▸ **Task set**:
1. Decide whether each statement agrees with the article on the Harvard Business School dean's apology. For each, answer yes or no and quote the words of the article that decide it. (a) The apology was issued in a statement on a Sunday. (b) Steven Rogers was a professor of marketing. (c) George Floyd died on Memorial Day.
2. Carry on the article about the Harvard Business School dean's apology, beginning right after its final sentence.

▸ **Provided text**:

_ _ _ _ _

Harvard Business School Dean Nitin Nohria

Harvard Business School Dean Nitin Nohria

Harvard Business School Dean Nitin Nohria publicly apologized for failing to mount a more successful fight against racism and for not serving the school’s black community members better.

The rare apology was issued in a statement on Sunday (June 7) as protests swept through the U.S. and foreign capitals for the third week in a row since the death of George Floyd in Minneapolis. Floyd died on Memorial Day after a Minneapolis police officer kneeled on his neck for almost nine minutes. The statement, entitled Standing And ActingTogether For Racial Justice,’ specifically mentioned the deaths of George Floyd, Breonna Taylor, Ahmaud Arbery and quoted Martin Luther King Jr.

Nohria’s apology comes a year after a senior lecturer at Harvard Business School, one of the few African-American professors at HBS, left in frustration over the school’s lack of African-Americans in its faculty, student body and leadership. The entrepreneurial finance professor, Steven Rogers, went public with his complaints in an interview with The Boston Globe, accusing the school of what he called an “anti-black bias” (see How Harvard Business School Is Failing In Diversity). “I love the place, but I’m disappointed,” Rogers told the Globe. “After complaining and making a statement about that, it’s time for me to go.”

_ _ _ _ _

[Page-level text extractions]
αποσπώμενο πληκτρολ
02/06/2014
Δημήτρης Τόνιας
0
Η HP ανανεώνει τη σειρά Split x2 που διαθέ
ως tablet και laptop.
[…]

_ _ _ _ _

▸ **Task-by-task outputs**:
1.
(a) Yes: "The rare apology was issued in a statement on Sunday (June 7)"
(b) No: "The entrepreneurial finance professor, Steven Rogers"
(c) Yes: "Floyd died on Memorial Day"

2.
NOHRIA’S SENIOR LEADERSHIP TEAM HAS FAILED TO INCLUDE A SINGLE BLACK MEMBER

Steven Rogers, a senior lecturer at HBS, resigned last year over frustrations with the school’s lack of progress

At the time, Rogers noted that only nine of the business school’s 270 faculty members were black, about 3%. Nohria’s academic leadership team failed to include a single black member. Less than 5% of the 500 active business case studies feature black business leaders, many of them written by Rogers who earned his MBA at Harvard in 1985. When he was an MBA student at Harvard, only one of 300 case studies assigned in his first year featured an African-American protagonist. The percentage of black students at the business school remained unchanged for a decade: It was and remains 5% out of roughly 1,880 students, the same as in 2008.  Rogers, who e-mailed his concerns to Harvard University President Lawrence Bacow, was denied a promotion in the year before he went public.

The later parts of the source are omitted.